Given information:

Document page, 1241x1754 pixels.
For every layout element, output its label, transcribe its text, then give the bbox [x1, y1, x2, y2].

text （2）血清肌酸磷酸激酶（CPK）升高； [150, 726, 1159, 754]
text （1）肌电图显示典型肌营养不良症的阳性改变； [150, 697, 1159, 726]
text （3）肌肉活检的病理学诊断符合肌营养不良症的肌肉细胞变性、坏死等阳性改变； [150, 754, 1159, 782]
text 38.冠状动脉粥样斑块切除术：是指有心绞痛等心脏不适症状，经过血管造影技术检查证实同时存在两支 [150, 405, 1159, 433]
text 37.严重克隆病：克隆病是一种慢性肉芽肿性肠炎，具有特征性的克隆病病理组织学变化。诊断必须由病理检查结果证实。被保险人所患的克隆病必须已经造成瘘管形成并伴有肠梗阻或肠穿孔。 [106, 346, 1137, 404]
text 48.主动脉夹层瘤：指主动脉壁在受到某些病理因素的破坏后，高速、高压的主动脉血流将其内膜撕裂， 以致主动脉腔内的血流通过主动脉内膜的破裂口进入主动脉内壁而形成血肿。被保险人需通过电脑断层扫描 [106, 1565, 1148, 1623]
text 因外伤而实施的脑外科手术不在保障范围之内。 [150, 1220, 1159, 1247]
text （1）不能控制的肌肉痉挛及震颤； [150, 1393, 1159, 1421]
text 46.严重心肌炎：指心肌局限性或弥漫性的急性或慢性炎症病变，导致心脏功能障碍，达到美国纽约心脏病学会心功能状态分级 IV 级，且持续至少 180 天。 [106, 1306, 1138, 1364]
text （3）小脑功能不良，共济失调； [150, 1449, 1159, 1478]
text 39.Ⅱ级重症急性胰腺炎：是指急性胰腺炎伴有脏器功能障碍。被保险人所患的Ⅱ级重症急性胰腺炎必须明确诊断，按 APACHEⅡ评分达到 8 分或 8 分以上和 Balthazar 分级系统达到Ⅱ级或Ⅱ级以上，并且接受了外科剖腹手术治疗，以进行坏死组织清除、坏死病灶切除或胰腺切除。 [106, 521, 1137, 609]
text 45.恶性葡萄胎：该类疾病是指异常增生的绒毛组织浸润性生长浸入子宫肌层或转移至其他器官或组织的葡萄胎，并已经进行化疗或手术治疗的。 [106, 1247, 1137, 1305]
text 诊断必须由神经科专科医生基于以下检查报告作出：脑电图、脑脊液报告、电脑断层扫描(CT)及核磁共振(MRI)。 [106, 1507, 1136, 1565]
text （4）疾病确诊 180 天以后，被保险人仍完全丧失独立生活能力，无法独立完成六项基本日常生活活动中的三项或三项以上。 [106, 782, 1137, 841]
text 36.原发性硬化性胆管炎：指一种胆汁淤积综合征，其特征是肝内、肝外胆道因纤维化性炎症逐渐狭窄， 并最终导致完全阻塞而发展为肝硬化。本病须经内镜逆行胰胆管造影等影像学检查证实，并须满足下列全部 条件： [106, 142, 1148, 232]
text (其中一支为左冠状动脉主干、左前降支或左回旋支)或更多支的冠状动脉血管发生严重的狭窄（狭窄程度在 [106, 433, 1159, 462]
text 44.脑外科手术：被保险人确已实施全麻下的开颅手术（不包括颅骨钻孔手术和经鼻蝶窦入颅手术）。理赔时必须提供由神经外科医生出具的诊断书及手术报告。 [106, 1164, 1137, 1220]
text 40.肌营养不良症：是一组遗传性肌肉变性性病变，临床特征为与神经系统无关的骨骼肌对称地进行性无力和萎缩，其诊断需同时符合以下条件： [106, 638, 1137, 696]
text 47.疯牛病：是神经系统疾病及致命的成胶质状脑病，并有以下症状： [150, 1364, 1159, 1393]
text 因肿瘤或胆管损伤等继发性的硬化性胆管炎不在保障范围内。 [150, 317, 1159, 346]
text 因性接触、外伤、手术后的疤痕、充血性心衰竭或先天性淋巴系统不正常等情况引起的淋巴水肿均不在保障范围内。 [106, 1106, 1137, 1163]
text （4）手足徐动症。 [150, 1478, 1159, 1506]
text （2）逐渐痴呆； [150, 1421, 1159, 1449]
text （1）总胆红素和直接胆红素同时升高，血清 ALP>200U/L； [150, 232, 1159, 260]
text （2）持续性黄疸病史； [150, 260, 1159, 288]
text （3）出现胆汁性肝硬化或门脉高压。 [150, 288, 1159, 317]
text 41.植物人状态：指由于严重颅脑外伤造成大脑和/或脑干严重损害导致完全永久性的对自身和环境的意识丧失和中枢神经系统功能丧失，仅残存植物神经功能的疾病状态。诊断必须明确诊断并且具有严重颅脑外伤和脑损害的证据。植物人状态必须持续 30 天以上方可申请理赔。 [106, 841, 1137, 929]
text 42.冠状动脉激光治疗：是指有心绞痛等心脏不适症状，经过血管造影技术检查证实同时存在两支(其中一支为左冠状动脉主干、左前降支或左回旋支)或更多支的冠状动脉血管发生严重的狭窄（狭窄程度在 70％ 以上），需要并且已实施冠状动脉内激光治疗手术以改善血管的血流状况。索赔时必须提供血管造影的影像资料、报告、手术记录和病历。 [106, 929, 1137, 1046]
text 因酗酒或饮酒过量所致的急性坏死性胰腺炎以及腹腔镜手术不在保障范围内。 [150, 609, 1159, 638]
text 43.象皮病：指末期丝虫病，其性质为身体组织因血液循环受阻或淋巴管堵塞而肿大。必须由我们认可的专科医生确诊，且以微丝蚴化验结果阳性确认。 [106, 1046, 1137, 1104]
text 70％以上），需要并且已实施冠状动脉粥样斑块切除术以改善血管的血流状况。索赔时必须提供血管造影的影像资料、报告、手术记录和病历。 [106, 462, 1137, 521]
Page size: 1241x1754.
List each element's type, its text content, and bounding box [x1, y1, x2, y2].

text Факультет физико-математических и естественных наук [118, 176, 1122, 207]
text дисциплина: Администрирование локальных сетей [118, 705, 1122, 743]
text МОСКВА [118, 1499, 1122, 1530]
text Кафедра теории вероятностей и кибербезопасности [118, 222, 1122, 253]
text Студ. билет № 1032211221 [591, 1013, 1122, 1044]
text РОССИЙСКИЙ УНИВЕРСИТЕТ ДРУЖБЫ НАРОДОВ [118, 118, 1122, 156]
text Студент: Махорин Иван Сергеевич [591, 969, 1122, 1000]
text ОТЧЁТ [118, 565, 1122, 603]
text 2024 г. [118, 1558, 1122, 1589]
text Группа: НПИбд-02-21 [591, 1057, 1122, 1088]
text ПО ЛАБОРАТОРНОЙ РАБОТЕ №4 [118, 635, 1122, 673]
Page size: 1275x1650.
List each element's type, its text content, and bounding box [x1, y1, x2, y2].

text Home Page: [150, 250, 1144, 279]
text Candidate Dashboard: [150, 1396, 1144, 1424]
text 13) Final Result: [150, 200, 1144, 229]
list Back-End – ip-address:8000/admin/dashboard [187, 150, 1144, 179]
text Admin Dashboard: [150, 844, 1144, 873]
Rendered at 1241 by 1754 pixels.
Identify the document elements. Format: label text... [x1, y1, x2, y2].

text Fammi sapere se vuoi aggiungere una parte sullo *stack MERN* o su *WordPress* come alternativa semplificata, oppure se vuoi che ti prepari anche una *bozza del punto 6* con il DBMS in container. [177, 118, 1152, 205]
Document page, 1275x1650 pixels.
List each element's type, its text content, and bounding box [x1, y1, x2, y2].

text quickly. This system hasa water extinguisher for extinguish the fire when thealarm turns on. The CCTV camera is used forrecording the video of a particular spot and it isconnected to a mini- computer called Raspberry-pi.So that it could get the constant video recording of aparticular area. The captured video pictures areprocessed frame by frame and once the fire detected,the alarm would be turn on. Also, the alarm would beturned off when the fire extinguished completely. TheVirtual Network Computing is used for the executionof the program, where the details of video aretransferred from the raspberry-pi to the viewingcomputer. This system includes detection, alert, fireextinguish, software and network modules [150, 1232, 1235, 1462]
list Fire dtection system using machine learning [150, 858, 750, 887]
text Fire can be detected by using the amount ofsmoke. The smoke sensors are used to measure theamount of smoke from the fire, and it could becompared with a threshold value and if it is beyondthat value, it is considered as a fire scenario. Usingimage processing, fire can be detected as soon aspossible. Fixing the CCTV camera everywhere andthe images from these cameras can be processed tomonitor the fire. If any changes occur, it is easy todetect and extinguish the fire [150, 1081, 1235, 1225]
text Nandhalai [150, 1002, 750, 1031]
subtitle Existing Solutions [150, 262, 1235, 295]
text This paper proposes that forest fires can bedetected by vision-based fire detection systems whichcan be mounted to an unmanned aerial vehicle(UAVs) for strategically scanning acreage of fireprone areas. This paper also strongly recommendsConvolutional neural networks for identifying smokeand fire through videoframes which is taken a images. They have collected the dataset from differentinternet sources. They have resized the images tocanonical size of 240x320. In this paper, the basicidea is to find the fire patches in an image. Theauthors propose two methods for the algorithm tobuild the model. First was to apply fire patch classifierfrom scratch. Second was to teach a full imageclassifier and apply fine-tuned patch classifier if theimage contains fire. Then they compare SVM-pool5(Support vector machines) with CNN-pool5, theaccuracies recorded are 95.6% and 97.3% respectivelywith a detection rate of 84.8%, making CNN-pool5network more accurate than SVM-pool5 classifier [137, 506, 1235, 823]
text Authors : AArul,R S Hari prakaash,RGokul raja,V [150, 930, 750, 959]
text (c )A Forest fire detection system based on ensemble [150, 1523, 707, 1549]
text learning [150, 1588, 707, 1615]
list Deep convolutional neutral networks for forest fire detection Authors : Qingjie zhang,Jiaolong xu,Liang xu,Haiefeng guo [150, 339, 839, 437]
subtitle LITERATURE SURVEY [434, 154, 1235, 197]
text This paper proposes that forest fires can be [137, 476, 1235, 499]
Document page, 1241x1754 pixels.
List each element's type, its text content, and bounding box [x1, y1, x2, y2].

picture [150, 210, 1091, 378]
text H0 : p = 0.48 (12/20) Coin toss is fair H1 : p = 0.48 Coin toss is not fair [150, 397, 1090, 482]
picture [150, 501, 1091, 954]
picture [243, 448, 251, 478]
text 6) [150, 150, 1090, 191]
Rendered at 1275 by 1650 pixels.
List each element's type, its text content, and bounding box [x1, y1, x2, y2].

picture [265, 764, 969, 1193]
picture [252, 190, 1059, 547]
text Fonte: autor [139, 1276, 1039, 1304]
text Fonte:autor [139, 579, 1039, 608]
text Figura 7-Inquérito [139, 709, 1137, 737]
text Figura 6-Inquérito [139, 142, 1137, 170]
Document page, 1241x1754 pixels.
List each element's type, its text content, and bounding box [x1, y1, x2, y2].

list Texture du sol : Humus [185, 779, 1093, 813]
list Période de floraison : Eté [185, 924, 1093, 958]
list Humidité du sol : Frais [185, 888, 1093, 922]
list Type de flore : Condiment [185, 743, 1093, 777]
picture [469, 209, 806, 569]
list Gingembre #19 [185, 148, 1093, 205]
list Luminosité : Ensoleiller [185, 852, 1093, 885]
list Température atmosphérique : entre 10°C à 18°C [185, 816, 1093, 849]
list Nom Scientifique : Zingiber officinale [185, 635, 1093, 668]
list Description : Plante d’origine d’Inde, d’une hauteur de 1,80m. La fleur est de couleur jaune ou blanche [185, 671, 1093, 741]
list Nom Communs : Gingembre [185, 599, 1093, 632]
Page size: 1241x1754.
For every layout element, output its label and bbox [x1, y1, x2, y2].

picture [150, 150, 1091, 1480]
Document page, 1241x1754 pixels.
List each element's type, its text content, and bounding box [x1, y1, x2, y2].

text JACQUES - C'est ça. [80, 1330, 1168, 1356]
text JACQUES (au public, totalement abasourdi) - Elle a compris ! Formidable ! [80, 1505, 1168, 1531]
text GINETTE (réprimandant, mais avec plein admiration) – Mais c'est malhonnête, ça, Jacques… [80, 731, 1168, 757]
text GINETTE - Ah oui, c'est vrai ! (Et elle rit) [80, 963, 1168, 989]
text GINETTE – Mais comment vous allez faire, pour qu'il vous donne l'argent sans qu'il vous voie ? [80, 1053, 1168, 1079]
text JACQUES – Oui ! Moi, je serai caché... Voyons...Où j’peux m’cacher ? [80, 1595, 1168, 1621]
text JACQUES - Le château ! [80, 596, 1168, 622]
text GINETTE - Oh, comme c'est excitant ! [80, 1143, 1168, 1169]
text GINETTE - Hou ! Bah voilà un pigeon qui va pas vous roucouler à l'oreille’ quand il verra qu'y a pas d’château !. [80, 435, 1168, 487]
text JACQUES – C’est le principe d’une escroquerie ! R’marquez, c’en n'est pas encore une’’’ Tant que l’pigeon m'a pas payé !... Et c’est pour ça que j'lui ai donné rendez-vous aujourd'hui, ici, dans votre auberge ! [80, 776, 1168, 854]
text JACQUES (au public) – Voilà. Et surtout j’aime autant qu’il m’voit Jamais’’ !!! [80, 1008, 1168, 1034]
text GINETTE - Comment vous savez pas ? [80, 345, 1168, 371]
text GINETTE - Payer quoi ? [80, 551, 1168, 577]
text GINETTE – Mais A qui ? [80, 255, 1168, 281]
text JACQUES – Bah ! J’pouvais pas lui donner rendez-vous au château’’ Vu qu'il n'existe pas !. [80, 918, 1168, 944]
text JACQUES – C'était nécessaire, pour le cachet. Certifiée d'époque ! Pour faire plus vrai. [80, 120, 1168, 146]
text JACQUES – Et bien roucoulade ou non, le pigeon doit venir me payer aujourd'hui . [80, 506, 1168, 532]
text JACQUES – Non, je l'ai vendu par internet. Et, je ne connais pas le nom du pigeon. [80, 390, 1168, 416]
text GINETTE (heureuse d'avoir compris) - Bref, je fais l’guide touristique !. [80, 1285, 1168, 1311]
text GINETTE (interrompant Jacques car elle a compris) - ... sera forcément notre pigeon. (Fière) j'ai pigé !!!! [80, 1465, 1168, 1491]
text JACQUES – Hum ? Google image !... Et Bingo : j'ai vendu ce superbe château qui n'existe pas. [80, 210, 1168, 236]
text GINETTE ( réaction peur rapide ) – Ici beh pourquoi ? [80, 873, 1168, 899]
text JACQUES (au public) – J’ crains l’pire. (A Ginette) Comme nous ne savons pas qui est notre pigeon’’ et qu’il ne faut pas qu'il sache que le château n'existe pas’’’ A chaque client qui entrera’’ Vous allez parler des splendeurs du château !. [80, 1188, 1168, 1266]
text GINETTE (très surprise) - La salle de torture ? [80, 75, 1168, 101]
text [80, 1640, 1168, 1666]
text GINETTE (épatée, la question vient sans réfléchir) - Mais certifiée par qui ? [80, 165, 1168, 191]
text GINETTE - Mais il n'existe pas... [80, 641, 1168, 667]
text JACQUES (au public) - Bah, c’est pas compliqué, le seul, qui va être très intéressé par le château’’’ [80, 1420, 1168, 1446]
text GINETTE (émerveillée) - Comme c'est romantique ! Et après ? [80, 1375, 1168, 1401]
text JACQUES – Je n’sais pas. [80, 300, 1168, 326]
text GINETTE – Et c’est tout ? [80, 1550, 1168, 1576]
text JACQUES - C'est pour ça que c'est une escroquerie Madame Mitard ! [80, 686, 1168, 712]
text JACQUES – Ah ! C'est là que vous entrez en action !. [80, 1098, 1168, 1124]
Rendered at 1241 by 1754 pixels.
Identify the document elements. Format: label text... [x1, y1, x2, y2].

To do: Filter the records above and return every line that holds the word "output".

Solution for this exercise:
For every layout element, output its label, transcribe its text, then give the bbox [x1, y1, x2, y2].
For every layout element, output its label and bbox [x1, y1, x2, y2].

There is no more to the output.